**ACTIVITY**
Pick out the lines below with "reset" and list them.

**SOURCE INFORMATION**
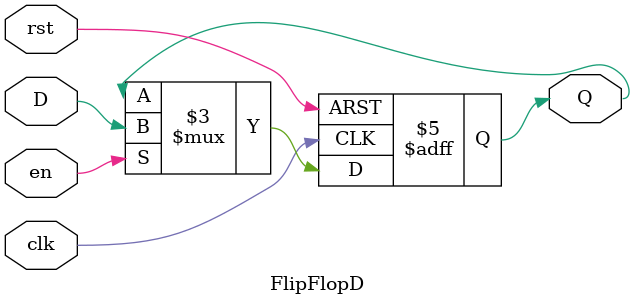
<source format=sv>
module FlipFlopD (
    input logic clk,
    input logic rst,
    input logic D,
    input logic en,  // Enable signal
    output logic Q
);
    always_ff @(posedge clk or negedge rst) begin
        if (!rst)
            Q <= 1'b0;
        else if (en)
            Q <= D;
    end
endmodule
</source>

--

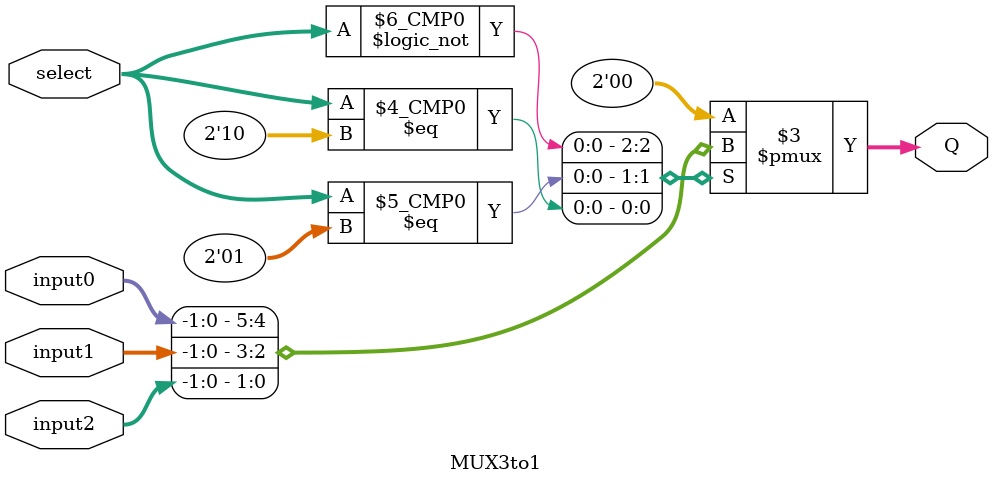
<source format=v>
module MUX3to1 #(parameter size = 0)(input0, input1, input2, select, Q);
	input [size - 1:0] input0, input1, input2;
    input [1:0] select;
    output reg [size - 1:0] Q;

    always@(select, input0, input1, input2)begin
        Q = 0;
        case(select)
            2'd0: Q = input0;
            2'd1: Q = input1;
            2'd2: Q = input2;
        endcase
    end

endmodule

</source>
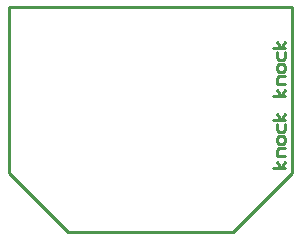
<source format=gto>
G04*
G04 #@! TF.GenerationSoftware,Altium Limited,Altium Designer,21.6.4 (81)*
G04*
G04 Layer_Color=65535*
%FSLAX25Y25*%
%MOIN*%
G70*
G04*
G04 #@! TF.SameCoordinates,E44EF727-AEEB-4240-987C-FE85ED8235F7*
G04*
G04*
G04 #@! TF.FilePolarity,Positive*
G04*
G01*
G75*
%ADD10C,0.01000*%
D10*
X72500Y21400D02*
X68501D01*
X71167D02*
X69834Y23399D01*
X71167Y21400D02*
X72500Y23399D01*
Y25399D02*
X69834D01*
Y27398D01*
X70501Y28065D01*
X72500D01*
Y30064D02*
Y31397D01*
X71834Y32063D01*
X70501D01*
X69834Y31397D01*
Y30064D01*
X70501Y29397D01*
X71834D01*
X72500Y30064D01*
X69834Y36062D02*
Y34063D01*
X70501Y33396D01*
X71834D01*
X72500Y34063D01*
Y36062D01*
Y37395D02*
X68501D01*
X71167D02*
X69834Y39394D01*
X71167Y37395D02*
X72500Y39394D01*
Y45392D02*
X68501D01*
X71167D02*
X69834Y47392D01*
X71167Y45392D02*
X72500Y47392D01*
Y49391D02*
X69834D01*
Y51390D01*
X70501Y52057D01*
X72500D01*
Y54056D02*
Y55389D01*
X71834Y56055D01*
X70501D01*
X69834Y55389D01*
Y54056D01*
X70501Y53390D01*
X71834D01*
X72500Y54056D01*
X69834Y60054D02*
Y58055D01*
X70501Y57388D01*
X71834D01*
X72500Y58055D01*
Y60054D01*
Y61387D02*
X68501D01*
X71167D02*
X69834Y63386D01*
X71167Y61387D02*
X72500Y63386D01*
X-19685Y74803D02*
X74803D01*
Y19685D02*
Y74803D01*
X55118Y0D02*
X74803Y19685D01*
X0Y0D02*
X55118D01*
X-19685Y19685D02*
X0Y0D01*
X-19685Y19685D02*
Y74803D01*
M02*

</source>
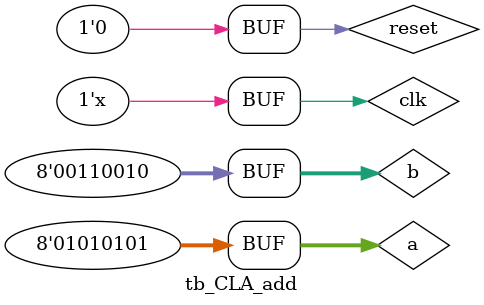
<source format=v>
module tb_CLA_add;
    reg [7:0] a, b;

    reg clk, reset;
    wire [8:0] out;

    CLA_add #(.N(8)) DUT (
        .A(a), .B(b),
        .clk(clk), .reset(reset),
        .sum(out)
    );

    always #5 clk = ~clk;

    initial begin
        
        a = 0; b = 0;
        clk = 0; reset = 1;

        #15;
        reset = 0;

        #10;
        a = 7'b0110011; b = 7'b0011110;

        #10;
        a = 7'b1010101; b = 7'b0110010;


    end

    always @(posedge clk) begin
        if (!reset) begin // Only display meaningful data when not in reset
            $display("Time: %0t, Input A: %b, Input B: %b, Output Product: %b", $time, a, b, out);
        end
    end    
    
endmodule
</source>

==

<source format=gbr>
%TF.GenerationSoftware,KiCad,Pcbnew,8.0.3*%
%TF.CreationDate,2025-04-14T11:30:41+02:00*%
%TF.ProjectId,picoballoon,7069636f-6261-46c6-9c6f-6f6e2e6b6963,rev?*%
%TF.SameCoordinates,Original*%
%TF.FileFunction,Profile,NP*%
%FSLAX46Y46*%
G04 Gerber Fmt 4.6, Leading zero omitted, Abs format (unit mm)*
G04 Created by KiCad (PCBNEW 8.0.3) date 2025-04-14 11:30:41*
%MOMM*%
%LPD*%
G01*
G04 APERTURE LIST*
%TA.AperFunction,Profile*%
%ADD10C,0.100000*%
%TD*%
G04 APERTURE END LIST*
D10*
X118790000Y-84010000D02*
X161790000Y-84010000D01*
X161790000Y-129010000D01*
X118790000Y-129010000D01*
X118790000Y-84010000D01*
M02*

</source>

**ANSWER FOR THIS EXERCISE**
    reg clk, reset;
        .clk(clk), .reset(reset),
        clk = 0; reset = 1;
        reset = 0;
        if (!reset) begin // Only display meaningful data when not in reset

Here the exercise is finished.